Menurutnya, langkah tersebut juga sejalan dengan semangat pemberantasan “serakahnomic”, istilah yang diperkenalkan Presiden Prabowo Subianto untuk menggambarkan perilaku oknum yang mengejar keuntungan pribadi dengan mengorbankan kepentingan negara dan masyarakat.
“Sikap tegas ini sejalan dengan arahan Presiden Prabowo Subianto yang menekankan pentingnya melawan perilaku serakahnomic, yaitu tindakan oknum-oknum yang mengejar keuntungan pribadi hingga merugikan negara dan masyarakat sekitar. Praktik serakah seperti ini harus kita lawan bersama,” tegasnya.
Lia menegaskan masyarakat kini tidak lagi membutuhkan janji ataupun sekadar imbauan. Menurutnya, yang ditunggu adalah tindakan nyata berupa penghentian aktivitas tambang apabila terbukti tidak memiliki dasar hukum yang sah, penyegelan lokasi sesuai kewenangan, serta proses hukum terhadap pihak-pihak yang bertanggung jawab.
“Masyarakat tidak membutuhkan janji. Yang ditunggu adalah tindakan nyata. Bila aktivitas tambang terbukti ilegal, maka harus ditutup dan para pelakunya diproses sesuai hukum tanpa pandang bulu,” tandasnya.

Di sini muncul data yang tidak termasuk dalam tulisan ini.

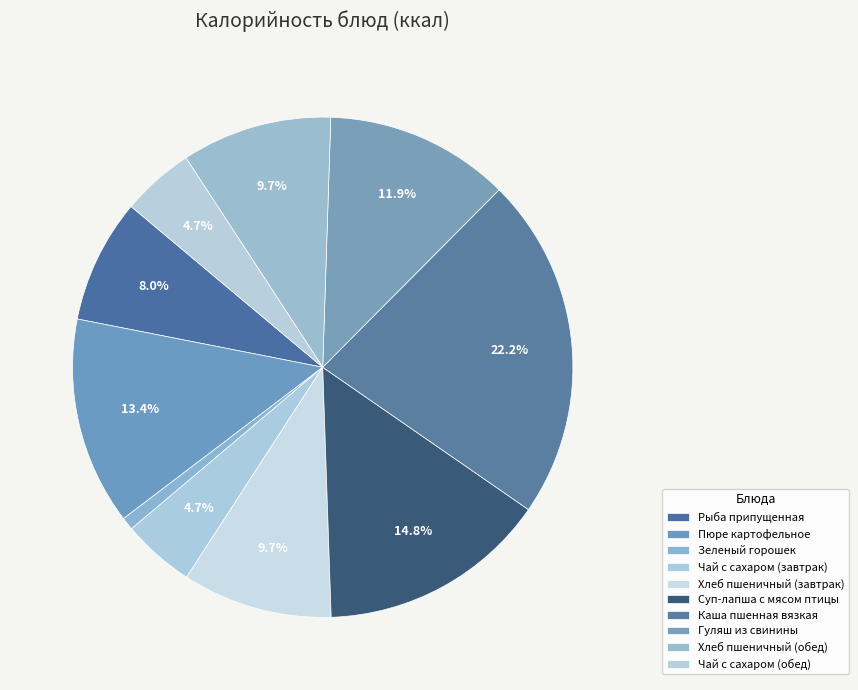

What is the change in value from Хлеб пшеничный (обед) to Чай с сахаром (обед)?

-61.3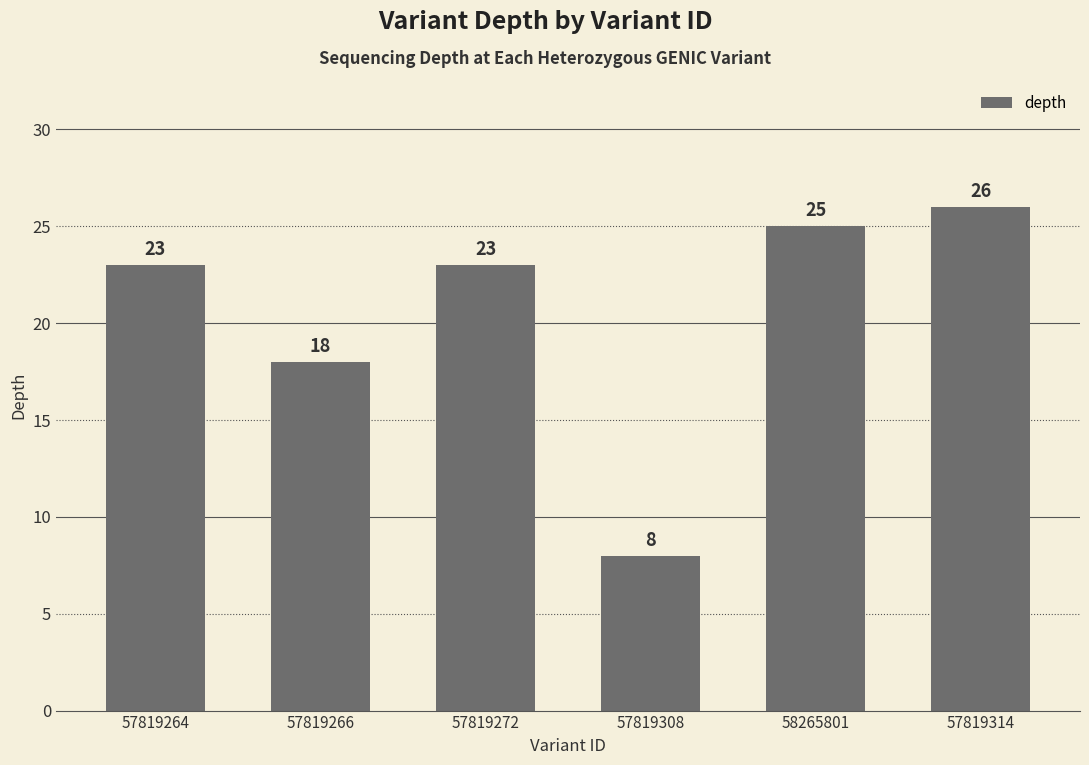

What is the value of the 6th bar from the left?

26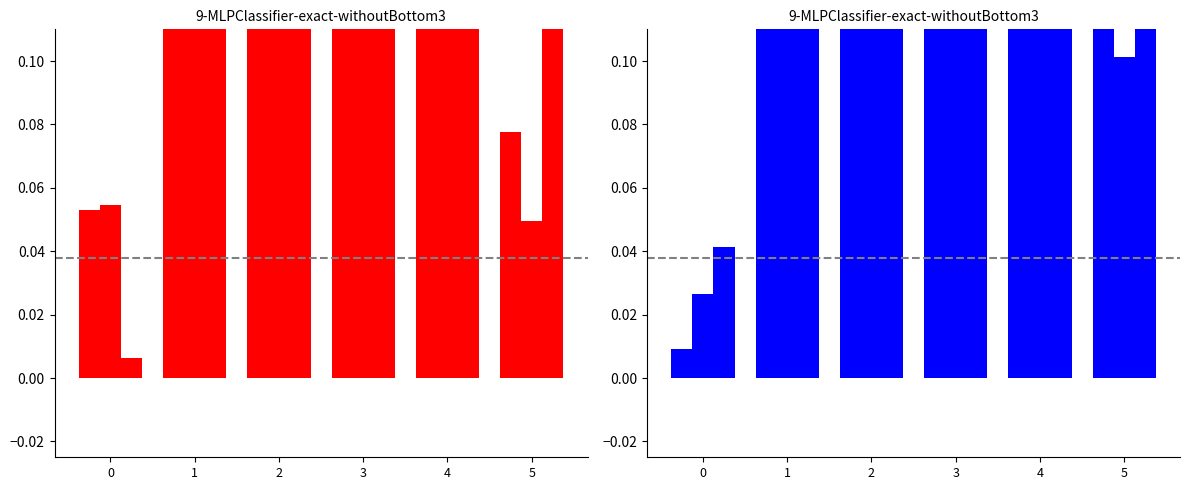

At how many categories does at least one series exceed 0?

6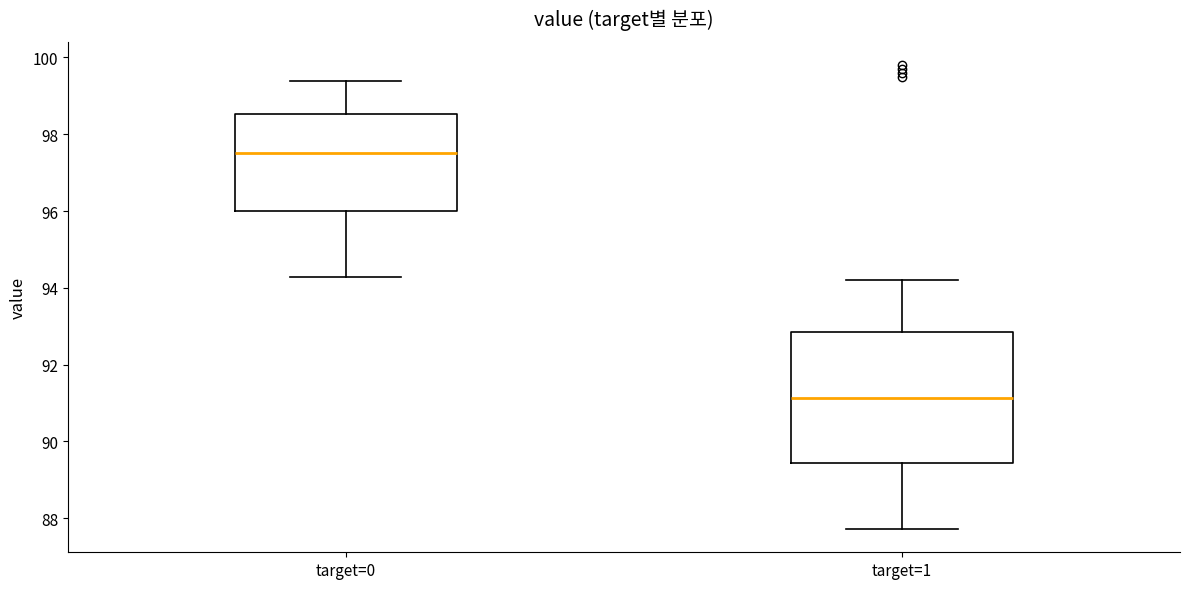

Reading left to right, transcribe this box plot: for each box, give where its median line is, the range the box spans, and where its two whiskers end, as read against the y-axis. The values are not printed on the chart, so give them approximately, as read against the axis.

target=0: median 97.6, box 96.0 to 98.6, whiskers 94.2 to 99.4
target=1: median 91.2, box 89.4 to 92.8, whiskers 87.8 to 94.2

Menutup pernyataannya, Lia berharap penanganan dugaan tambang pasir ilegal di Kecamatan Ponggok menjadi bukti keseriusan aparat dalam menegakkan supremasi hukum, melindungi lingkungan hidup, serta memastikan pengelolaan sumber daya alam berjalan sesuai ketentuan perundang-undangan. Menurutnya, dengan adanya informasi bahwa IUP perusahaan telah dicabut, tidak boleh ada ruang bagi aktivitas pertambangan yang tidak memenuhi ketentuan hukum untuk terus berlangsung di Kabupaten Blitar.